Now, i’m glad you made me go. At the time, i was really ticked off that you made me. i was mostly mad that you seemed mad, even though i KNEW you had good reason to be annoyed with my pissy attitude.

How can i be forty and still be angsty? So unfair.

i was really happy that you liked the little surprises i found for you.

It was a lot of fun to play cars with the boys on the new road-rug. i’m glad i decided to spend some of my mad-money on that. They were really cute with it.

i feel odd about the ex looking at the cabin across our driveway. i’ll feel a LOT better about it if you start working nearby and sleeping at home each night. i have a hard time believing he wont get it if he wants it. It will be weird seeing him each day. Maybe i’m making too much out of nothing, but it gives me the willies.

i still feel yucky/excited about the diet. Mostly, right now, i feel yucky. i wish i knew what was wrong with my attitude.

Tomorrow: My dad will go to church. The 17yo works a morning shift, and the 19yo works an evening shift. The ex is stopping by at 2:00 to look at the cabin. You’re taking the phone call regarding the job. i need to look at the diet you sent me, and make a menu/shopping list.

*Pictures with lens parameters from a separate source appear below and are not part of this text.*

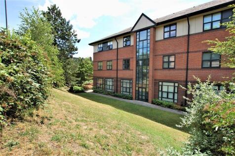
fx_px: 113
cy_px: 78
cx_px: 118
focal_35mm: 17
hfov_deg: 92.5
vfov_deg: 69.6
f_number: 8
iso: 200
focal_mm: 11.5
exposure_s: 1/250
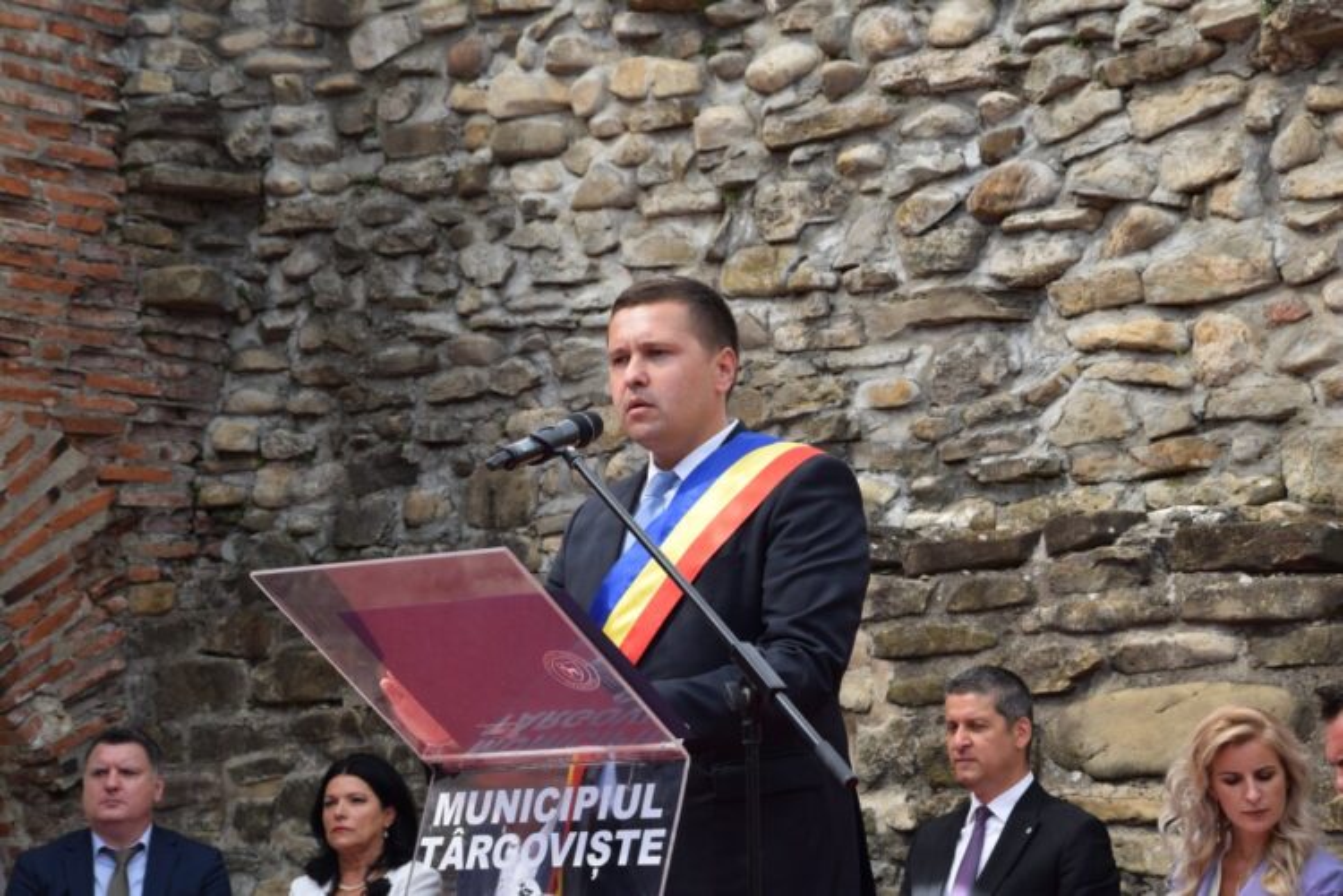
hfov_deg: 19.5
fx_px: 3917
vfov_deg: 13.0
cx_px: 672
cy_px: 448
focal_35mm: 105
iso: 280
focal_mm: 70
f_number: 8
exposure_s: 1/250
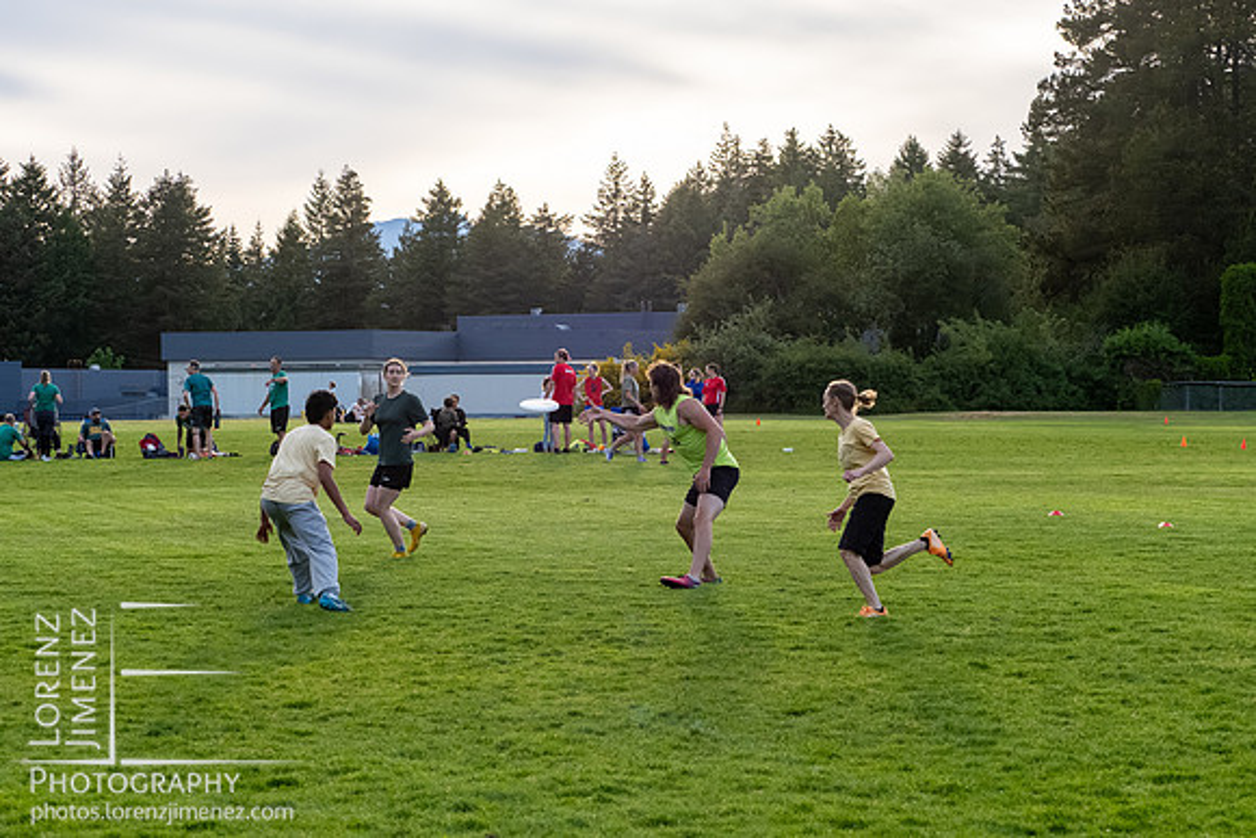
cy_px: 471
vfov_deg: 12.7
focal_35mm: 108
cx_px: 628
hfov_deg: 18.9
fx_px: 3775
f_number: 5.6
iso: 1600
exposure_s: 1/1000
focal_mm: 52
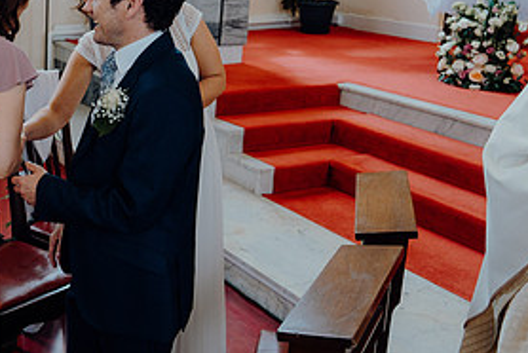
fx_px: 734
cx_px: 6
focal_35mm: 50
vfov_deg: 26.7
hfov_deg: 35.9
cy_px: 84
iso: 500
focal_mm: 24
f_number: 2.8
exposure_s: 1/200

i’m really tired, too warm, feeling emo, and a little sick to my tummy. Sorry i’m not teh sexors, Sir. i love you, though. i appreciate you, so much.

Daily Entry

i’m all kinds of disgruntled and stuff.

This daily-with-no-exceptions thing is a pain in the tookus.

i need a break from the kids, a way to refresh my mind, and come home with better energy than when i left. i just need to sharpen the saw. You know?

The most frustrating thing about today? Me. My crappy attitude that i can’t seem to shake.

The most important and defining moment? i have no idea. How about “i didn’t run, screaming and yelling, from the house for parts unknown – never to return”? It’s just been one of those weeks.

Here’s my fantasy. Are your ready for it? The house is perfectly clean, i have mad money in my pocketbook, i take the car down the mountain for some browsing, i come home to a house that’s still clean, i give myself a pedicure without two boys all up in my business, the house isn’t a million degrees, we have a nice dinner that i didn’t have to cook, i have a long soak in the tub with a book and a glass of wine, you beat my ass black and blue and then i fall into a comatose state for about ten hours. Tada! An impossible fantasy AND the worlds longest run-on sentence, all in one. Go me.

Anyway. i think this qualifies as my daily entry.

Oh wait.

Tomorrow. Tomorrow we need to go grocery shopping and i would sincerely like to clean the house before it gets too hot. i need to make the menu and shopping list. The girls both work, but i’m not sure of their hours. i know the 19yo works the morning shift, but no idea of the 17yo’s shift. Great mom, me, huh? Ummmm… i don’t think my dad has anything going on. It’s still going to be hot as blazes. i have to finish my dad’s laundry. i think that’s it.

i’m sorry my gruntle is all messed up. i love you.